Source texts of formatted documents:
:::
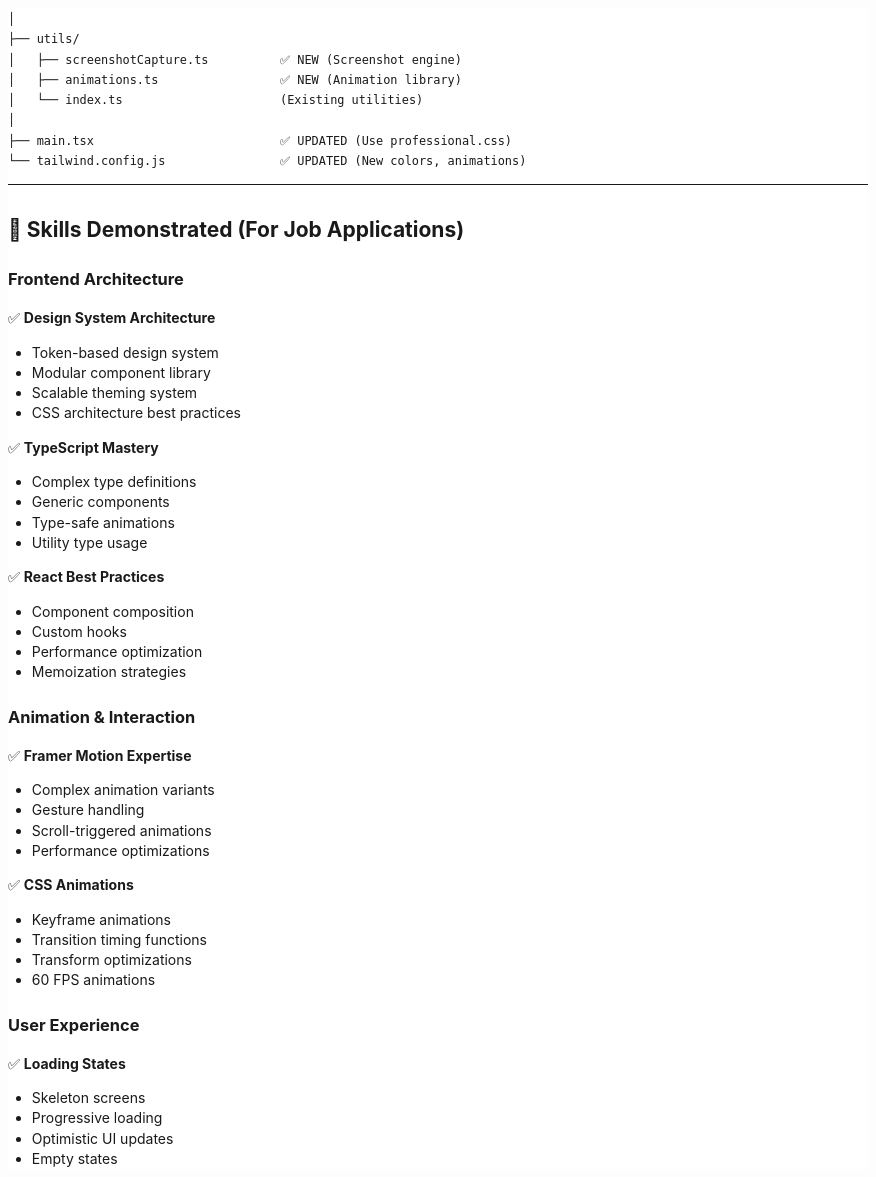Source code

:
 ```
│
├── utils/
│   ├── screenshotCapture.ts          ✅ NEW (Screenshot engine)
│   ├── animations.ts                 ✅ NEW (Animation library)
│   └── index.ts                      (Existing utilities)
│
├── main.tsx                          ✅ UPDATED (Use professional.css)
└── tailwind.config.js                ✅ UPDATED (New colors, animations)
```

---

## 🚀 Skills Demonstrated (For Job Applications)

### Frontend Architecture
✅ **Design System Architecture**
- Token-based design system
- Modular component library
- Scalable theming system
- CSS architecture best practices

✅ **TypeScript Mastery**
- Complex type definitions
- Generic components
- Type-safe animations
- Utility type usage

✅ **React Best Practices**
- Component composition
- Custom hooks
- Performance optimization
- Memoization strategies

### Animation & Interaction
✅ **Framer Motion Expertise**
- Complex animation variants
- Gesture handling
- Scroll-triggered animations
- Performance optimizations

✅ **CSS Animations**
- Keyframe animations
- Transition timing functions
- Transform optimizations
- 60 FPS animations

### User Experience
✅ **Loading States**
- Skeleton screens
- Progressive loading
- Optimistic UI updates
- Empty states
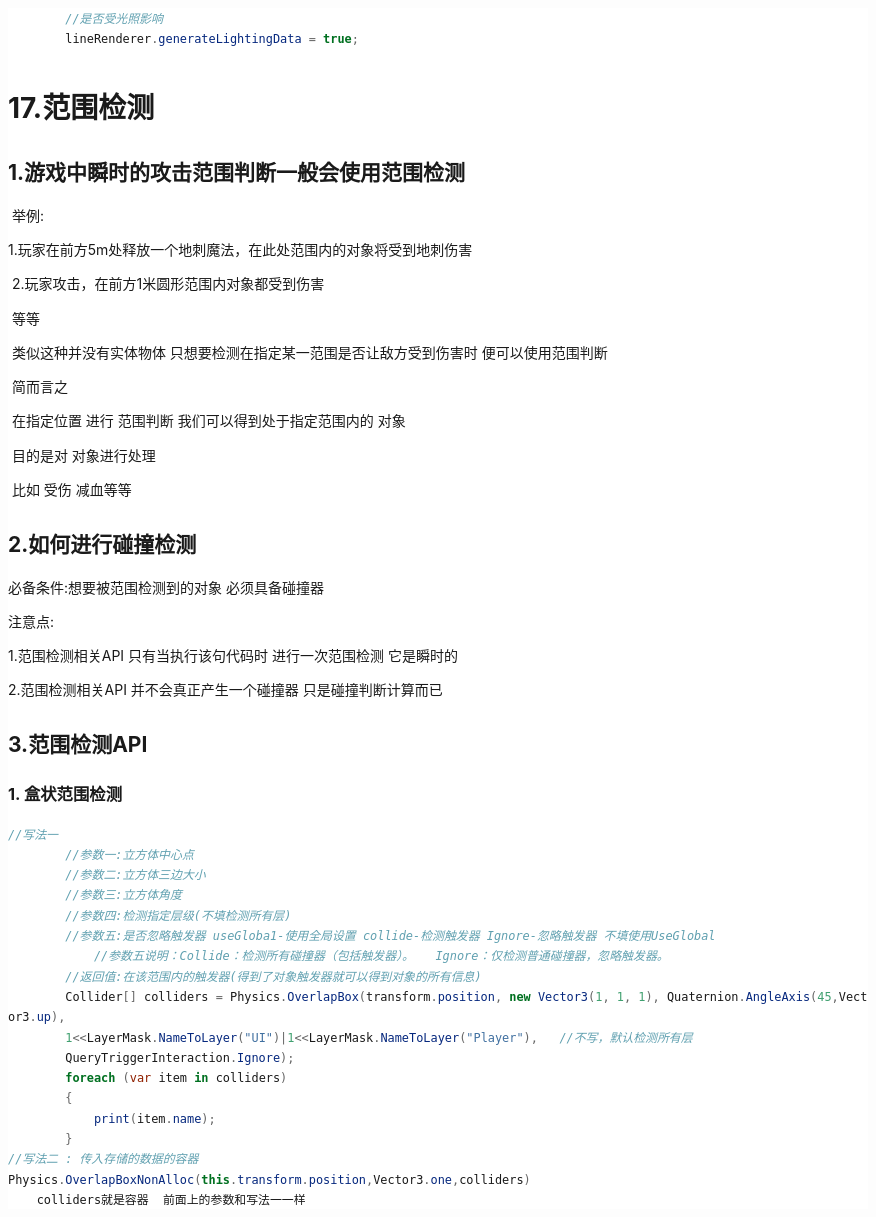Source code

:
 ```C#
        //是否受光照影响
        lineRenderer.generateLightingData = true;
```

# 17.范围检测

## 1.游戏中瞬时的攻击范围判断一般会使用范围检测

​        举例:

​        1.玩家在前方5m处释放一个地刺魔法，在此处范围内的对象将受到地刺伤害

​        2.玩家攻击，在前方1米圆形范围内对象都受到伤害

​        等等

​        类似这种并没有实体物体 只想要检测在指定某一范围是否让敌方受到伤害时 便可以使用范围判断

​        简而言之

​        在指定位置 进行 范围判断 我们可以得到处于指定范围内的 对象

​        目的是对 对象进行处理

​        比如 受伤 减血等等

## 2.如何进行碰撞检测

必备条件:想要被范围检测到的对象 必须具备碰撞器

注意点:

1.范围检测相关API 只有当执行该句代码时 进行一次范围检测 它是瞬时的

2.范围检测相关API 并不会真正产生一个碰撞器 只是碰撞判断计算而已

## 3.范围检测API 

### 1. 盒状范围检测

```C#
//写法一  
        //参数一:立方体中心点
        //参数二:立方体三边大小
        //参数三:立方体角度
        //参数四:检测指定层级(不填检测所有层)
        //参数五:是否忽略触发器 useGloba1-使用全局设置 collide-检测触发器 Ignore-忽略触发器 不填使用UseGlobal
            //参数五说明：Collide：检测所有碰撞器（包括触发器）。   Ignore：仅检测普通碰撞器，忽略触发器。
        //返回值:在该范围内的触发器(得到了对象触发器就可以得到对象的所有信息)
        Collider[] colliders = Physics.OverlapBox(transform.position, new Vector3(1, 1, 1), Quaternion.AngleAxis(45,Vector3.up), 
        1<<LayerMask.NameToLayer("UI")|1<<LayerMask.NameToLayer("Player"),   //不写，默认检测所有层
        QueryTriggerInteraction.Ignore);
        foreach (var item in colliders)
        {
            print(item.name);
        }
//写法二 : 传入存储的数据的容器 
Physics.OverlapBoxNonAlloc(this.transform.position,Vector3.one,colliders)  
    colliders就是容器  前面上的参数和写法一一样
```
:::
ABOUT THIS TASK: Start with the first line of the records above and end with the line containing "### User Experience". Output those lines exactly, pictures excluded.

OUTPUT OF THE TASK:
Source code

:
 ```
│
├── utils/
│   ├── screenshotCapture.ts          ✅ NEW (Screenshot engine)
│   ├── animations.ts                 ✅ NEW (Animation library)
│   └── index.ts                      (Existing utilities)
│
├── main.tsx                          ✅ UPDATED (Use professional.css)
└── tailwind.config.js                ✅ UPDATED (New colors, animations)
```

---

## 🚀 Skills Demonstrated (For Job Applications)

### Frontend Architecture
✅ **Design System Architecture**
- Token-based design system
- Modular component library
- Scalable theming system
- CSS architecture best practices

✅ **TypeScript Mastery**
- Complex type definitions
- Generic components
- Type-safe animations
- Utility type usage

✅ **React Best Practices**
- Component composition
- Custom hooks
- Performance optimization
- Memoization strategies

### Animation & Interaction
✅ **Framer Motion Expertise**
- Complex animation variants
- Gesture handling
- Scroll-triggered animations
- Performance optimizations

✅ **CSS Animations**
- Keyframe animations
- Transition timing functions
- Transform optimizations
- 60 FPS animations

### User Experience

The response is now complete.